I like Pie, so usually I have one where I have a slice a day, Berry Pies usually...Pie-and-Coffee


No one else of course has any interest in this at all, but to her, it is a big deal...so, I let her have what she likes of it, and or I decide when enough is enough if need be.


I myself have never tried a dry, pale, Pigeon poop, to see what it would taste like.

I should, just so I would know, but I have not.


I guess I am shy...


I do not know which apprehension is worse - 


That it would taste mildly bitter, astringent or just yucky...

Taste just merely a little salty and blahhh....

...or taste good...?

What if it did taste good?



Lol...


Phil
l v


----------



## ryannon (Jul 4, 2007)

pdpbison said:


> I myself have never tried a dry, pale, Pigeon poop, to see what it would taste like.
> 
> I should, just so I would know, but I have not.
> 
> ...



Who knows, maybe this is what the little guy is trying to tell me... Um, thanks, but I think I'll pass on this, my friend.

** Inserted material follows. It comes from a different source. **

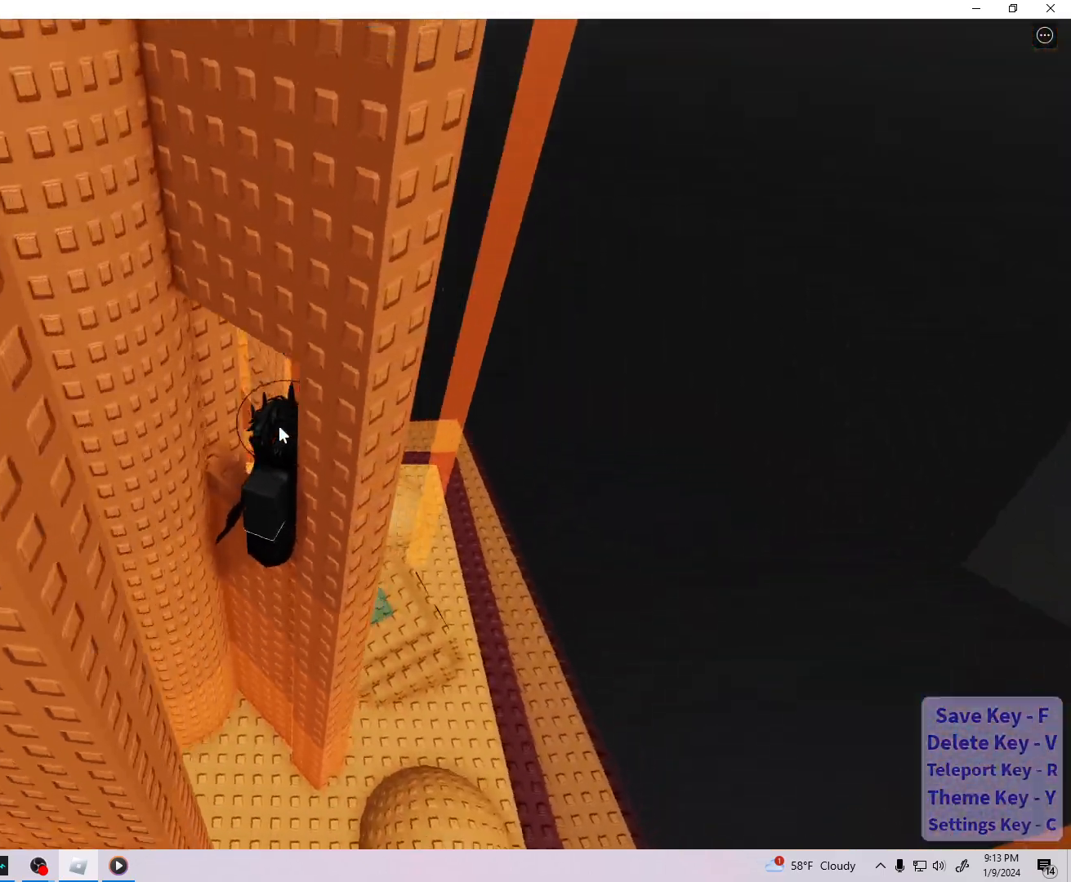
{"keys": [], "events": [[450, "s", "down"], [500, "s", "up"]]}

I'm gradually learning not to obsess over him: he seems in great shape, happy, funny and alert - which is more than I can say about myself. 

Live and let live: I'm sure that if we were clever enough to understand, we'd find that these little companions are communicating all sorts of information to us - just as we are to them. If only we had eyes to see....

I love having him nearby - or discovering him hidden in a corner, temporarily seeking privacy and his own space. Every day is different, and holds a new surprise: tonight he's taken possession of a table near my bed, and God only knows why. Perhaps just to be contrary because he knows I bought him a special little wicker basket that I thought he'd like as a nest this afternoon? 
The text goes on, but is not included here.